Judge Martin Glenn of the U.S. Bankruptcy Court for the Southern District of New York has held that a Bermuda insurer must post a bond pursuant to N.Y. Ins. Law § 1213 after it filed a motion to compel arbitration. MF Global Holdings Ltd. v. Allied World Assur. Co., Ltd., 2017 WL 2533353 (Bankr. S.D.N.Y. June 12, 2017).
A Bermuda-based insurer issued a policy to a New York-based insured. The insurer delivered the policy to the insured’s Bermuda-based broker, which sent the policy to the insured at its New York address. After a coverage dispute, the insured ultimately filed a complaint initiating coverage litigation against the insurer. In response, the insurer filed a motion to compel arbitration in Bermuda pursuant to the alternative dispute resolution clause in its policy.
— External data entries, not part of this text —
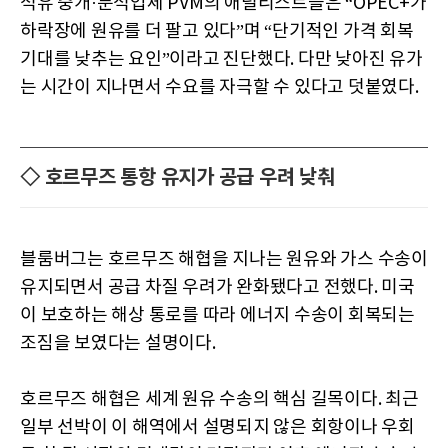
석유 중개·분석업체 PVM의 애널리스트들은 “OPEC+가
하락장에 원유를 더 팔고 있다”며 “단기적인 가격 회복
기대를 낮추는 요인”이라고 진단했다. 다만 낮아진 유가
는 시간이 지나면서 수요를 자극할 수 있다고 덧붙였다.
◇ 호르무즈 통항 유지가 공급 우려 낮춰
블룸버그는 호르무즈 해협을 지나는 원유와 가스 수송이
유지되면서 공급 차질 우려가 완화됐다고 전했다. 미국
이 보호하는 해상 통로를 따라 에너지 수송이 회복되는
조짐을 보였다는 설명이다.
호르무즈 해협은 세계 원유 수송의 핵심 길목이다. 최근
일부 선박이 이 해역에서 설명되지 않은 회항이나 우회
Thereafter, the insured filed a motion to compel compliance with N.Y. Ins. Law § 1213, which requires unauthorized foreign insurers to post a bond “sufficient to secure payment of any final judgment which may be rendered in [a] proceeding” prior to “filing any pleading in any proceeding.” The insurer opposed the motion, arguing that its motion to compel arbitration was not a “pleading,” and that the policy was not “issued or delivered” in New York. The insurer also argued that the New York Convention on the Recognition and Enforcement of Foreign Arbitral Awards (the “New York Convention”) preempted enforcement of the statute.
The court granted the insured’s motion to compel compliance with N.Y. Ins. Law § 1213, rejecting all of the insurer’s arguments. First, the court noted that courts have interpreted the term “pleading” broadly as it appears in § 1213, including to encompass motions to compel arbitration. Second, the court held that the policy was “issued” and “delivered” to the insured in New York, noting that the insurer “fully expected that the [policy] would ultimately be delivered to New York” when it sent the policy to the Bermuda-based broker. Third, the court held that the New York Convention did not preempt enforcement of the statute, because the statute was not an “impediment” to arbitration. Rather, the court viewed the bond provision as a “security device in aid of the arbitration.” The court required the insurer to post a bond in the amount of the limit of liability of the policy.